Do you have Spring-specific SQL syntax there? If the only difference is "parameters should be :named", then it is the same that Oracle DB provides, and the same might be considered for pgjdbc.

[vlsi]

@snicoll , I understand NamedParameterJdbcTemplate is a Spring-specific class.
However, I do not fully understand reasons for declining a proposal of improving NamedParameterJdbcTemplate by leveraging driver features.

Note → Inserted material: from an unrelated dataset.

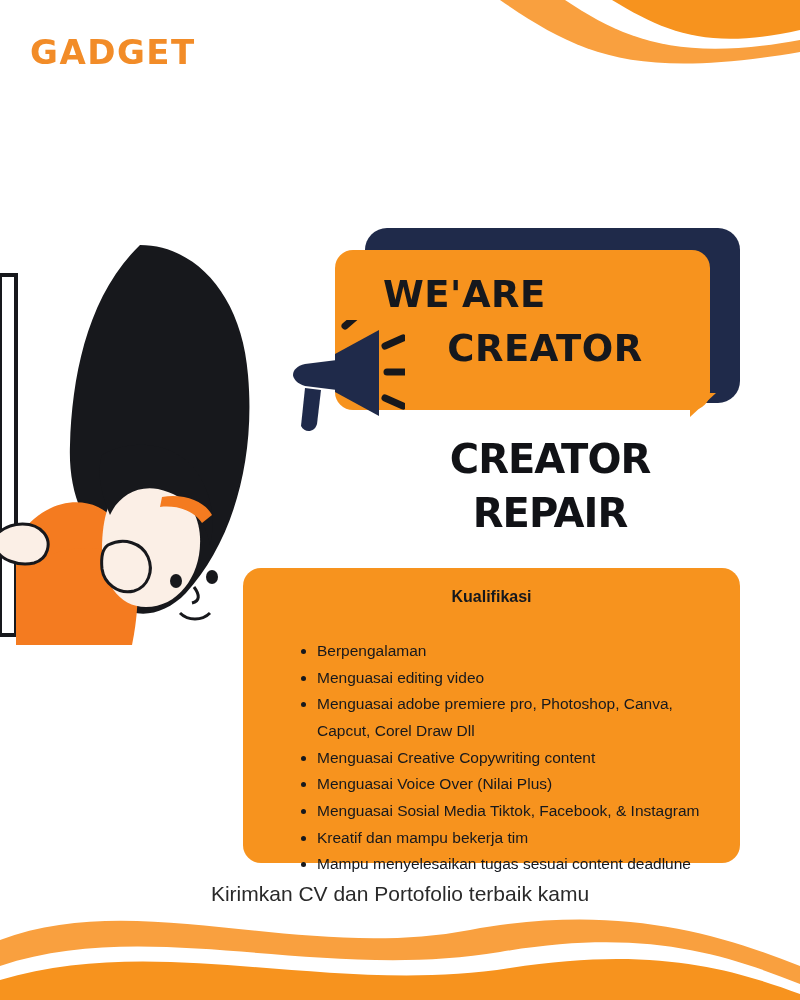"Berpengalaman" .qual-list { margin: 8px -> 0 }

For instance, Java provides java.util.concurrent.ConcurrentHashMap and you use it in spring-framework even in the case you could write your own implementation. The same goes for JDBC: what would be the reasons for not using the features that drivers provide?

[jhoeller]

@vlsi we appreciate the intention there but unless this becomes a standard JDBC feature - and there ideally even in our JDBC baseline version -, we would effectively introduce separate code paths for processing a named parameter query against new-enough versions of the Postgres and Oracle drivers, with unwrapping the PreparedStatement from the connection pool handle down to the native driver first, and potentially with subtle differences in parsing/encoding/etc next to our regular code path where we parse a named parameter query into positional parameters ourselves. For the time being, the maintenance impact of such an arrangement is not desirable for us at all. We would only really embrace such driver-level parsing if we could revise our entire arrangement towards standard driver support there, getting rid of our own named parameter parsing completely.